December 11th, 2010
In Search of the Pink Feather Boa
(Posted by Gayle)
When life sends you a “bigger than you moment.” First you stop and breathe. Bigger than you moments teach you that one day at a time is too much to think about. You will get through the crisis by learning to take one step at a time. When you are hiking a difficult mountain trail sometimes all you can do is figure out the next single step. If you look too far ahead you get stuck in fear. What lies ahead appears too challenging. So instead you stop, look at the path, decide where to place your foot, pick up your foot, and place it on the spot you just picked. The mountains of Yellowstone have taught me this lesson countless times.
Unfortunately, when you are in a bigger than you moment, the path is not defined. It is a new journey. Thankfully there are hot pink feather boas to show you the way.
When we left the doctor’s office the day my mom was formally diagnosed with Alzheimer’s, it was a “left foot right foot” kind of a day. I had to focus on breathing through it and just moving forward one step at a time. Hearing the doctor say “she can never be left alone again” was overwhelming. I always took her independence for granted. I knew there were things she needed help with. I understood she couldn’t live alone. But never being alone again was far different than not living alone. My step-dad worked on the weekends. What was he going to do with her? It was too soon for her to be in a nursing home wasn’t it? There were a tremendous number of decisions. They seemed bigger than any mountain I had climbed.
When Susie discovered her husband’s affair, she too was faced with a vast number of decisions. Was she going to stay, go, who would she tell, what would her parents think, where would she live, how would she ever be okay again? When Lindsey’s daughter died, she could barely breathe. How was she going to make funeral arrangements, would she ever stop crying, could she ever work again, how would she ever take care of her surviving daughter?
In the midst of her agony, Susie picked up her phone and called her best friend. Lindsey called her sister. My step-father, mother and I went to Denny’s. None of us did anything cataclysmic or awe-inspiring. We were all in shock, but we were all breathing, and then we found the hot pink feather boa.

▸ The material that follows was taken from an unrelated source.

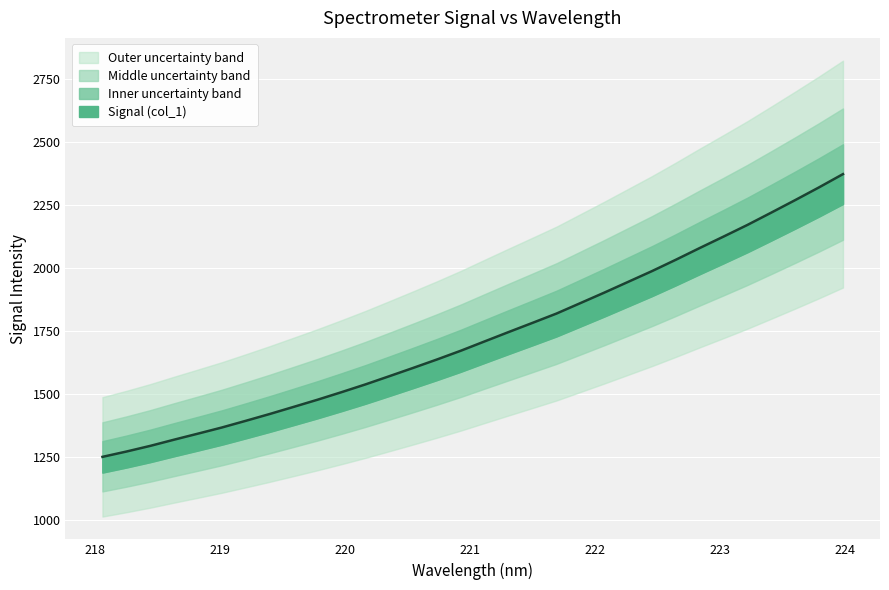

Count the number of data series in this chart.

1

Once you are “just breathing” in a bigger than you situation, it is time to take a single step and do the next right thing. The next right thing does not take a lot of brain power to find if you know to stop and look. It is like the hot pink feather boa you wore to a costume party years ago. No matter how messy your closet gets, it stands out and you can always find it. You come across it over and over again even when you are searching for something else. Hot pink feather boas are never obscure!
On the day of my mom’s diagnosis, our hot pink feather boa was eating lunch. We were hungry and needed time to regroup. Nursing homes, caretakers, insurance benefits, telling our family, and even living life without her all came later. Susie’s friends were her hot pink feather boa. Even with her horror and through a storm of tears she got to her phone and made the call. They came and spent the night with her. It was one of the longest nights of her life, but she was not alone. She and husband are now seeing a therapist. It looks like they and their marriage will survive.
When big things happen there is always a to- list with a zillion things on it. But when the initial storm hits, making a to-do is NOT at the top of the to-do list! Do not look too far down the road. You will only scare yourself. If you need a list, here it is:
* Stop
* Breathe
* Find the hot pink feather boa
* Take the step indicated by the hot pink feather boa
* Repeat steps 1-4
* Stop
* Breathe
* Find the hot pink feather boa
* Take the step indicated by the hot pink feather boa
* Repeat steps 1-4
* Stop
* Breathe
* Find the hot pink feather boa
* Take the step indicated by the hot pink feather boa
* Repeat steps 1-4
When thinking won’t cure fear action will.
- William Clemet Stone
Your words are wise and I cling to them and am thankful for your love, guidance and advice. Thank you for being there to catch me!
Love, Michael
I have climbed ice covered mountains suffering from altitude sickness, I have climbed out of the Grand Canyon so exhausted that I would fall down.
I know all about not looking for the summit but just taking one step at a time. I have been on jungle trails where taking that one step was terrifying.
That these things were physical, not emotional, doesn’t matter. It took emotional effort to do the next step.
Being in a joyful, emotionaly and physically wonderful relationship with my wife, May to my December, had made me forget about taking just one step.
She is facing a crisis that must be solved by she alone and all I can do is lend emotional support and love her, not advise her or tell her what to do.
This was (is) causing a conflict in me that had almost become despair. I could do nothing, I was helpless to the one I love.
This blog jogged my memory of taking one step instead of one day. It has not done anything to solve any problems but it has reminded me that, as my old jumpmaster said, “One step at a time, sometimes slow is faster”.
She didn’t even know what was meant by a May/December relaionship until I found your blog and begin forwarding it to her. Now we read it together.
Thanks Carl. I love the quote too!
~Gayle (may)
Carl: It’s gratifying to know that people read our blog and find things to use in their relationships. You are certainly right about sometimes only being able to lend emotional support and love to someone who is dear to us and it is often such a helpless feelings. After all, as John Gray would say, we men want to fix it. It sounds like your May has found the right December.